Aus klassischer Zeit sind uns zahlreiche Quellen erhalten, die von einem vielfältigen
sportlichen Leben in der griechischen Antike Zeugnis geben. Eine Motivation
für sportliche Betätigung war das Anliegen, die Wehrfähigkeit
zu erhalten. Aber auch Frauen trieben Sport zur Bewahrung der Gesundheit und
zur Förderung der weiblichen Anmut.
Darstellung der Patroklos-Spiele,
attischer Krug (1. Hälfte 6. Jh. v. Chr.)

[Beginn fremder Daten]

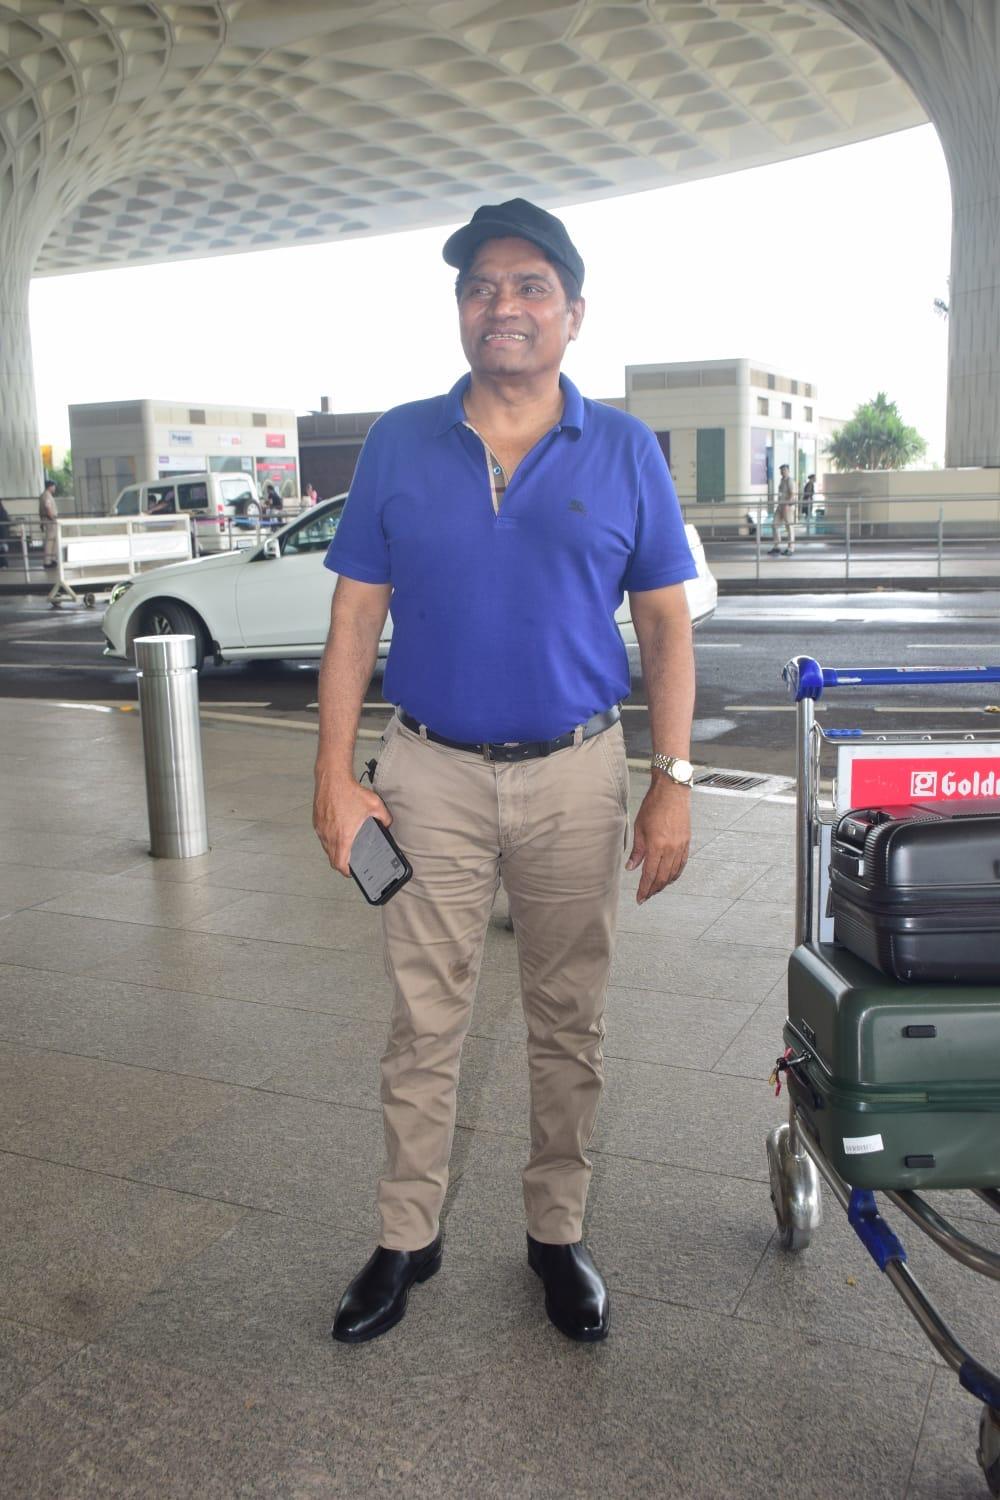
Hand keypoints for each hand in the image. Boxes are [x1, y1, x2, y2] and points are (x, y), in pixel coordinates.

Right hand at [313, 765, 390, 876]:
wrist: (332, 778)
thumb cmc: (350, 792)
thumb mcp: (375, 805)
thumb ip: (385, 818)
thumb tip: (387, 825)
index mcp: (343, 836)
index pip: (339, 864)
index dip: (346, 871)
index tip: (351, 871)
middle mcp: (329, 835)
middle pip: (332, 858)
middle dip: (341, 862)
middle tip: (350, 861)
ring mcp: (321, 829)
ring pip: (326, 847)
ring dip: (334, 850)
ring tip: (345, 847)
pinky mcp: (316, 821)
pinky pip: (322, 836)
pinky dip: (329, 839)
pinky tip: (338, 831)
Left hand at [626, 779, 690, 902]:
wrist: (672, 792)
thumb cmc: (654, 805)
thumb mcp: (639, 828)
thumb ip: (637, 850)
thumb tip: (631, 866)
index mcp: (657, 846)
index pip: (650, 874)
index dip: (644, 889)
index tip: (640, 898)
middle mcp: (671, 849)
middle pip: (662, 877)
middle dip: (654, 890)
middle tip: (646, 896)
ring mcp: (680, 846)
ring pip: (673, 873)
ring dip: (664, 884)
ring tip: (656, 889)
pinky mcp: (686, 842)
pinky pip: (682, 864)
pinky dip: (676, 874)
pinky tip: (670, 877)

Wettkampfsport fand im Rahmen von religiösen Festen statt. Die Wettkampfveranstaltungen
wurden von den Griechen Agone genannt. Es gab viele dieser Feste, auf denen
zu Ehren der Götter Wettbewerbe im Sport, aber ebenso im Gesang, Tanz
und Drama ausgetragen wurden. Dass sich das olympische Fest auf sportliche
Bewerbe beschränkte, war ungewöhnlich. Die übrigen panhellenischen
(gesamtgriechischen) Spiele nahmen diese Beschränkung nicht vor. Bei
den Agonen wurde hart um den Sieg gerungen, der zweite Platz galt nichts,
die Niederlage bedeutete Schande. So betete mancher Athlet vor dem Wettkampf
„um Kranz [d. h. Siegeskranz] oder Tod“.
Delphi: Das Heiligtum mit Apollontempel undTheater (unten links) sowie Stadion
(oben rechts)
Der Sieg bei allen vier panhellenischen Spielen war der größte Erfolg, den ein Sportler erringen konnte. Er trug dann den Titel eines Periodoniken. Panhellenische Spiele fanden in Delphi (Pythische Spiele, zu Ehren Apollos), Korinth (Isthmische Spiele, zu Ehren Poseidons) und Nemea (Nemeische Spiele, wie die Olympischen Spiele zu Ehren von Zeus) statt. Die bedeutendsten panhellenischen Spiele aber waren die von Olympia.
Gymnische Disziplinen
Stadionlauf:
Nach antiker Überlieferung war die Kurzstrecke unter den Laufdisziplinen
der älteste Wettbewerb der Spiele von Olympia; seit 776 v. Chr. sollen
sich Sportler um das Prädikat des schnellsten Läufers bemüht
haben. Die Laufstrecke maß die Länge eines Stadions (Der Begriff
Stadion steht sowohl für die Wettkampfstätte als auch für ein
Längenmaß von 600 Fuß. Das olympische Stadion betrug 192
Meter.)
Doppellauf (gr. diaulos): Zu den 14. Olympien soll der Laufwettbewerb über
die zweifache Strecke des Stadions eingeführt worden sein. Da das antike
Stadion keine Rundbahnen hatte, nimmt man an, dass am Ende jeder Laufbahn
Holzpfosten standen, die den Läufern als Wendemarke dienten.
Langlauf
(gr. dolichos): Beim Langstreckenbewerb soll eine Strecke von 20
Stadien gelaufen worden sein, was ca. 3,8 Kilometern entspricht.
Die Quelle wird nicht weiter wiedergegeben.